• [Exercise passage]:

[Start of Attachment]

This is what my columns look like. I would like to change the data in each column to one-hot-encoding.
The data is either [1,0,0],[0,1,0] or [0,0,1]
How can I do this?
Here is my code
def code_letter(letter):
return {
    'A':'2',
    'B':'1',
    'C':'1',
    'D':'1',
    'E':'2',
    'F':'1',
    'G':'1',
    'H':'1',
    'I':'2',
    'J':'1',
    'K':'1',
    'L':'1',
    'M':'1',
    'N':'1',
    'O':'2',
    'P':'1',
    'Q':'1',
    'R':'1',
    'S':'1',
    'T':'1',
    'U':'2',
    'V':'1',
    'W':'1',
    'X':'1',
    'Y':'2',
    'Z':'1'
}[letter]
# #preprocessing
def codify(word):
    n=[]
    for x in word:
        n.append(code_letter(x))
    n = ''.join(n)
    return n
def code_letter2(letter):
    return {
        '0':[1,0,0],
        '1':[0,1,0],
        '2':[0,0,1],
    }[letter]
def codify2d(word):
    n=[]
    for x in word:
        n.append(code_letter2(x))
    return n
def zerox(code):
    code_len = len(code)
    if code_len < 24:
        diff = 24 - code_len
        filled = code.ljust(diff + len(code), '0')
        return filled
    else:
        return code
def one_hot(final_code):
    final_split = list(final_code)
    dummies = pd.get_dummies(final_split)
    return dummies
dataset['Coded'] = dataset['Word'].apply(codify)
dataset['Codedfill'] = dataset['Coded'].apply(zerox)
dataset['Onehot'] = dataset['Codedfill'].apply(codify2d)
print(dataset)
dataset_new = pd.DataFrame(dataset.Onehot.tolist(), index= 
dataset.index)
dataset_new["Syllables"] = dataset["Syllables"]
print(dataset_new)
from sklearn.model_selection import train_test_split
train_dataset, test_dataset = train_test_split(dataset_new, 
test_size=0.2)
xtrain_dataset = train_dataset.loc[:, train_dataset.columns != 
'Syllables']
ytrain_dataset = train_dataset["Syllables"]
# Define a simple sequential model
def create_model():
  model = Sequential()
  model.add(Embedding(len(xtrain_dataset), 3, input_length=24))
  model.add(LSTM(18, dropout=0.1))
  model.add(Dense(12, activation='relu')),
  model.add(Dense(9, activation='relu')),
  model.add(Dense(1, activation="sigmoid"))

[End of Attachment]

• [Extracted data]:
[Start of Attachment]

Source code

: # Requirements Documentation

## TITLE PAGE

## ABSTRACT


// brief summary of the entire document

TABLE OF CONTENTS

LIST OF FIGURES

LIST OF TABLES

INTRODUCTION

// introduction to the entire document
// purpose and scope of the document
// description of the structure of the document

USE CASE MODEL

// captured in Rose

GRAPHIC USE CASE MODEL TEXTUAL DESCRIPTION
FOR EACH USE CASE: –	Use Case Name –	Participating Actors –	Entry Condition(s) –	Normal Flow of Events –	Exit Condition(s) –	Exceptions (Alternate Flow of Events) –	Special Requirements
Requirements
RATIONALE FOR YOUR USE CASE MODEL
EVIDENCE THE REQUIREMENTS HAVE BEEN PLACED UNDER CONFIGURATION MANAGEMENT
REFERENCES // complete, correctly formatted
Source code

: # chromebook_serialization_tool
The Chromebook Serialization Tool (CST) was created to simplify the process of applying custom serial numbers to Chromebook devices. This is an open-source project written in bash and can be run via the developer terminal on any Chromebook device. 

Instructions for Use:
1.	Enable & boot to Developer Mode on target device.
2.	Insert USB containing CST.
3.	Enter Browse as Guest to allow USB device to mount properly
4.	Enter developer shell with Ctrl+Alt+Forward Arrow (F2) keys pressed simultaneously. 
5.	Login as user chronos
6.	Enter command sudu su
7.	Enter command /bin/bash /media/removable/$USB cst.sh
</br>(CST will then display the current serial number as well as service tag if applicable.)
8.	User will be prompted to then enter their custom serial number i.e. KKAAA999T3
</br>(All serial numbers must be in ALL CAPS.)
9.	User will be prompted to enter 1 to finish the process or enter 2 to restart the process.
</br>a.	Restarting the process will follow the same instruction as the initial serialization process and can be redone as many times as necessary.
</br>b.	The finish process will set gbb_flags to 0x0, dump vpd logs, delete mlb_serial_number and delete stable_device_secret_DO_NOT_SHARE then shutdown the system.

[End of Attachment]

• [Directions]:
• 1. According to the one-hot encoding post, what three values can the data in each column take?
• 2. Copy out the part of the one-hot encoding post starting with "return filled" and going on through "dataset['Codedfill'] = dataset['Coded'].apply(zerox)".

• [Responses to the exercise]:
• 1. [1,0,0], [0,1,0] or [0,0,1]

• 2.
return filled
    else:
        return code
def one_hot(final_code):
    final_split = list(final_code)
    dummies = pd.get_dummies(final_split)
    return dummies
dataset['Coded'] = dataset['Word'].apply(codify)
dataset['Codedfill'] = dataset['Coded'].apply(zerox)